Apresentadora da RTP prova aos médicos que estavam errados

Joana Teles diz que os médicos lhe diagnosticaram uma doença crónica, mas ela, nunca concordou com eles e foi contra eles, e provou que não sofria de nenhuma doença crónica. Um grito de revolta, espelhado numa carta na TV Guia, em que se assume que não é de regras e por isso contrariou a ciência!

A apresentadora de Aqui Portugal, da RTP1, escreveu uma carta na TV Guia onde faz uma reflexão sobre o facto de sermos todos diferentes, isto depois de ter vivido uma situação complicada relacionada com a sua saúde. “E porque é que a sociedade e as suas regras nos afogam e distanciam do nosso verdadeiro eu, da nossa identidade e singularidade?”.

 

Não sou de regras. Nunca fui. Isto não faz de mim uma rebelde. Faz de mim alguém que pensa pela própria cabeça. Alguém que segue as regras da sociedade mas que se recusa a aplicar as “normas sociais” na sua vida pessoal. Convém dissecar melhor o que defendo.

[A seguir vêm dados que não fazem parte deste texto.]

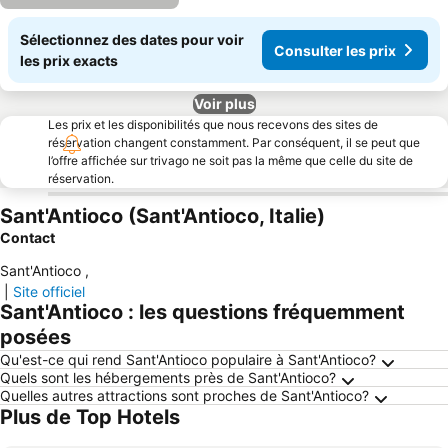
Sélectionnez des dates pour voir
Consulter les prix
les prix exacts
Voir plus
Les prix et les disponibilités que nous recevons des sites de
réservation changent constamment. Par conséquent, il se peut que
l’offre affichée sur trivago ne soit pas la même que celle du site de
réservation.
Sant'Antioco (Sant'Antioco, Italie)
Contact
Sant'Antioco
,
|
Site officiel
Sant'Antioco : les questions fréquemment
posées
Qu'est-ce qui rend Sant'Antioco populaire à Sant'Antioco?
Quels sont les hébergements près de Sant'Antioco?
Quelles autres attractions sont proches de Sant'Antioco?
Plus de Top Hotels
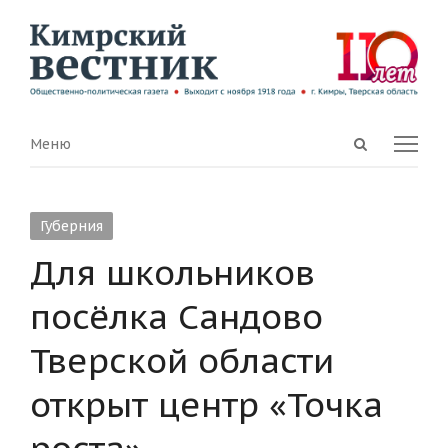
Open
Menu
Меню
search
panel
Губерния
Для школьников
посёлка Сандово
Тверской области
открыт центр «Точка
роста»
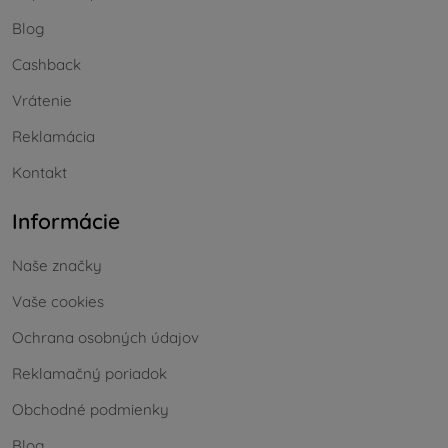
Blog
Cashback
Vrátenie
Reklamácia
Kontakt
Informácie
Naše značky
Vaše cookies
Ochrana osobných údajov
Reklamačný poriadok
Obchodné podmienky
Blog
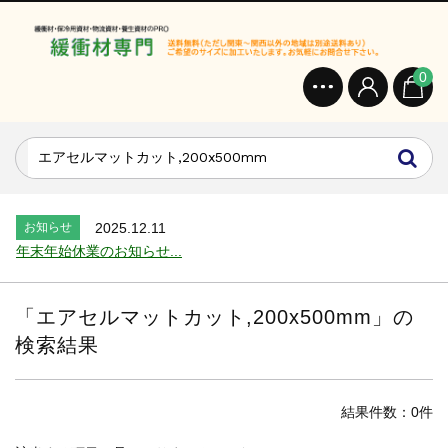
0
お知らせ
2024.2.27
オンラインショップを開設いたしました。...
お知らせ
2026.7.24
2026年 夏季休業のお知らせ...
お知らせ
2025.12.11
年末年始休業のお知らせ...
お知らせ
2025.8.4
夏季休業のお知らせ...
「
エアセルマットカット,200x500mm
」の
お知らせ
2024.2.27
検索結果
全国へ確実・迅速に納品...
お知らせ
2024.2.27
オンラインショップを開設いたしました。...
結果件数：0件
お知らせ
2026.7.24
2026年 夏季休業のお知らせ...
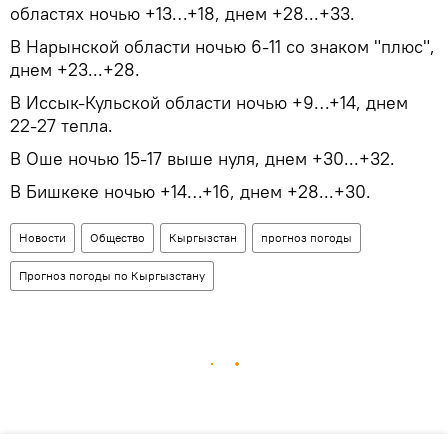
областях ночью +13…+18, днем +28...+33.
В Нарынской области ночью 6-11 со знаком "плюс",
днем +23...+28.
В Иссык-Кульской области ночью +9…+14, днем
22-27 тепла.
В Оше ночью 15-17 выше нуля, днем +30...+32.
В Бишкеке ночью +14…+16, днем +28...+30.
Новости
Общество
Кыргызстан
прогноз погоды
Прогноз погоды по Кыргызстану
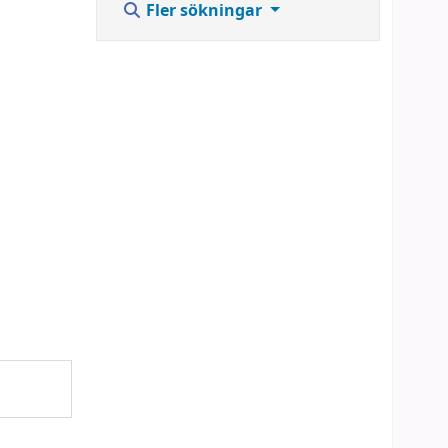
Fler sökningar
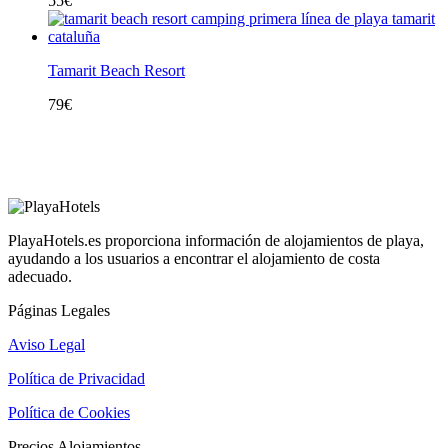
55
€
Tamarit Beach Resort
79
€
PlayaHotels.es proporciona información de alojamientos de playa,
ayudando a los usuarios a encontrar el alojamiento de costa
adecuado.
Páginas Legales
Aviso Legal
Política de Privacidad
Política de Cookies
Precios Alojamientos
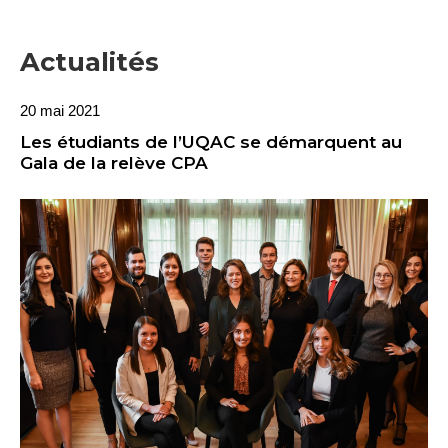
Actualités
20 mai 2021
Les étudiants de l’UQAC se démarquent au
Gala de la relève CPA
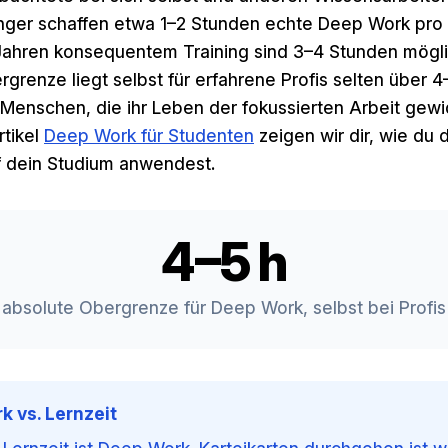
nger schaffen etwa 1–2 Stunden echte Deep Work pro
 Jahren konsequentem Training sind 3–4 Stunden mögli
grenze liegt selbst für erfahrene Profis selten über 
 Menschen, die ihr Leben der fokussierten Arbeit gew
rtikel
Deep Work für Studenten
zeigen wir dir, wie du 
uf dein Studium anwendest.
4–5 h
absolute Obergrenze für Deep Work, selbst bei Profis
 vs. Lernzeit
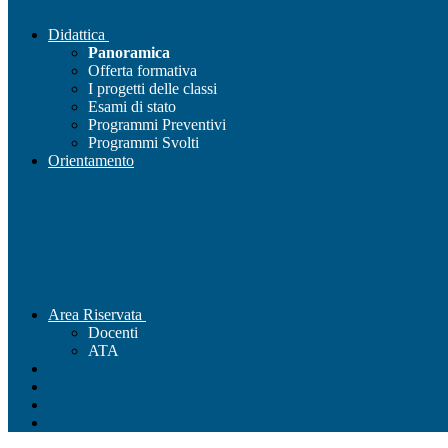
Didattica
Panoramica
Offerta formativa
I progetti delle classi
Esami di stato
Programmi Preventivi
Programmi Svolti
Orientamento
Area Riservata
Docenti
ATA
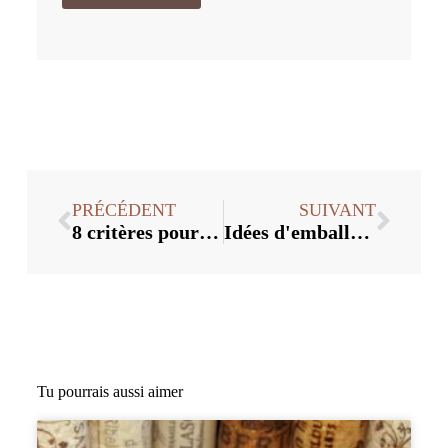
PRÉCÉDENT
SUIVANT
8 critères pour juger de la qualité d'un couvercle de bouteille personnalisé
Idées d'emballage de cognac de luxe
Tu pourrais aussi aimer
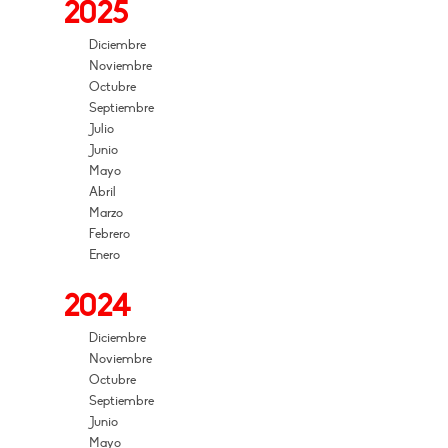
2025
Diciembre
Noviembre
Octubre
Septiembre
Julio
Junio
Mayo
Abril
Marzo
Febrero
Enero
2024
Diciembre
Noviembre
Octubre
Septiembre
Junio
Mayo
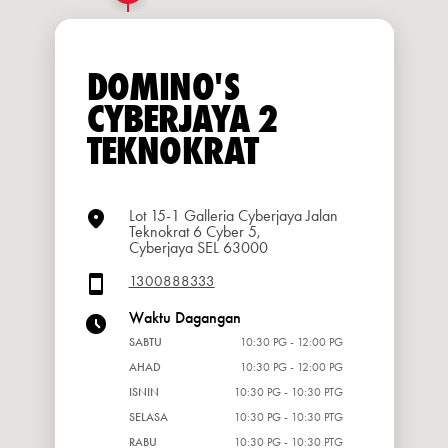
DOMINO'S
CYBERJAYA 2
TEKNOKRAT
Lot 15-1 Galleria Cyberjaya Jalan
Teknokrat 6 Cyber 5,
Cyberjaya SEL 63000
1300888333
Waktu Dagangan
SABTU
10:30 PG - 12:00 PG
AHAD
10:30 PG - 12:00 PG
ISNIN
10:30 PG - 10:30 PTG
SELASA
10:30 PG - 10:30 PTG
RABU
10:30 PG - 10:30 PTG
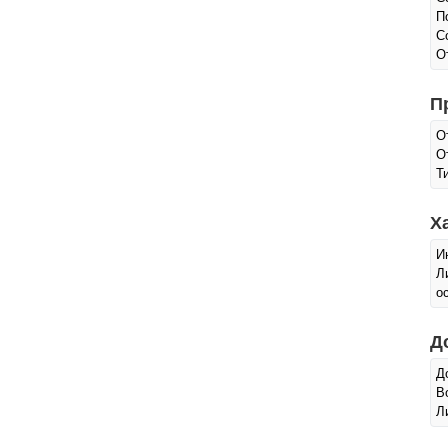
П
С
О
П
О
О
Т
Х
И
Л
о
Д
Д
В
Л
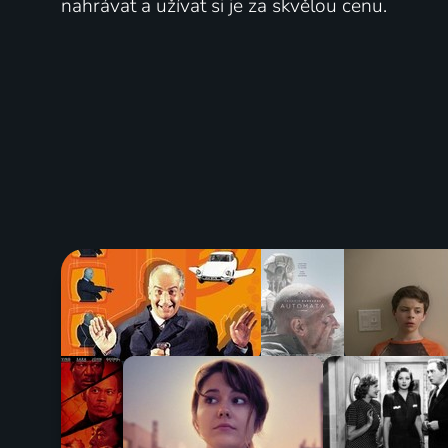
nahrávat a užívat si je za skvělou cenu.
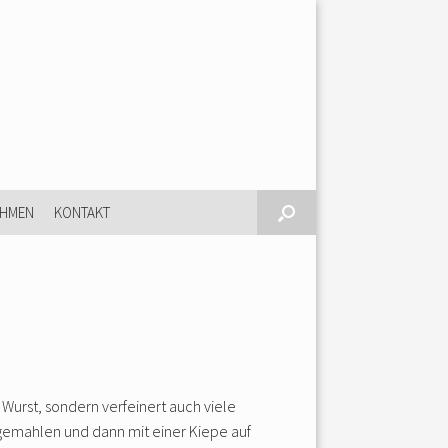
EHMEN
KONTAKT
 Wurst, sondern verfeinert auch viele
gemahlen und dann mit einer Kiepe auf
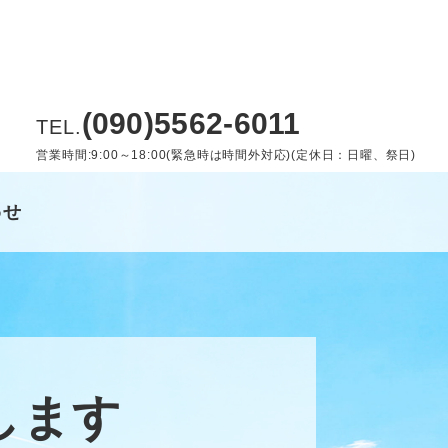
(090)5562-6011
TEL.
営業時間:9:00～18:00(緊急時は時間外対応)(定休日：日曜、祭日)
わせ
します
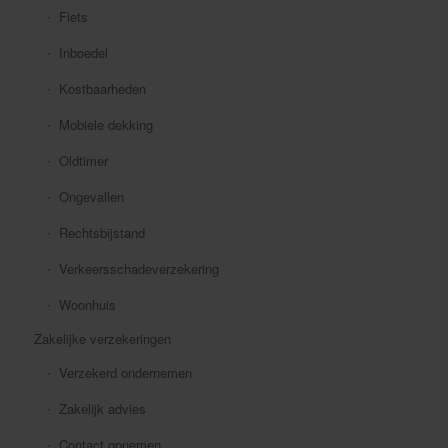
Fiets
Inboedel
Kostbaarheden
Mobiele dekking
Oldtimer
Ongevallen
Rechtsbijstand
Verkeersschadeverzekering
Woonhuis
Zakelijke verzekeringen
Verzekerd ondernemen
Zakelijk advies
Contact opnemen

Seguir as regras da sociedade é estar integrada nela, contribuindo para uma vida harmoniosa, com objetivos e bens comuns. Aqui enquadro-me. Seguir o socialmente imposto como sendo a regra da normalidade social é que já colide comigo. Não somos todos iguais. Felizmente que não. Nascemos com a nossa essência, talentos e dons. Crescemos e começamos a ser alimentados para deixar florescer o que somos ou começamos a ser profundamente reprimidos. E aqui entra o papel fulcral da família, mas também o da sociedade, com a sua banalização da pessoa enquanto ser global e nada individual. Porque é que temos todos de sermos bons alunos, tirar um curso superior, arranjar um bom trabalho das 9h às 17h, casar, ter filhos, comprar casa, ter um carro… etc, etc? Porque “alguém” firmou essa forma de viver como sendo normal e isso foi passando de geração para geração.

 A boa notícia é que há muitas pessoas que percebem que a vida é delas e fazem as suas escolhas. A má notícia é que a maioria continua neste embalo cego. Chamo-lhe “caminho traçado pelos outros”. Ele é composto por uma vida socialmente estruturada, cheia de regras, normas, diretrizes. Quando seguimos o socialmente imposto, é como se estivéssemos todos num rio, com a possibilidade de remarmos num sentido diferente, mas mesmo assim deixamos os remos onde estão e deixamo-nos levar. E quando o caminho nos leva para um precipício, acordamos tarde demais e ficamos a pensar no que teria acontecido se tivéssemos pegado nos remos e seguido aquele caminho que “sentíamos” que deveríamos ter feito, mas que, por conforto, por medo, por pormos muitos ‘ses’ na equação, acabamos por não fazer. Não há´ dor maior do que a do arrependimento.

Se todos somos diferentes, porque é que temos de ter vidas iguais? Acredito que cada pessoa tem um dom especial, mas são poucas aquelas que as põem em prática. Porque a sociedade e as suas regras nos afogam e distanciam do nosso verdadeiro eu, da nossa identidade e singularidade. Em toda a minha vida, quando fazia algo que não queria ou que sabia que não me acrescentava, gerava um conflito interno tal que essa manifestação passava do mental para o físico. Chegaram a diagnosticar-me uma doença crónica, que eu, por encontrar o meu equilíbrio, provei que não a tinha.

Estas minhas palavras não têm o objetivo de moralizar. Ninguém tem esse poder. Estas são apenas as palavras que se soltam desta minha varanda da esperança que abri, por acreditar que todos somos especiais, talentosos e dotados de um dom. Porque as varandas mostram-nos o mundo para lá das nossas casas. Uma metáfora para o que se passa quando abrimos as varandas da nossa individualidade e vemos para lá da “normalidade.”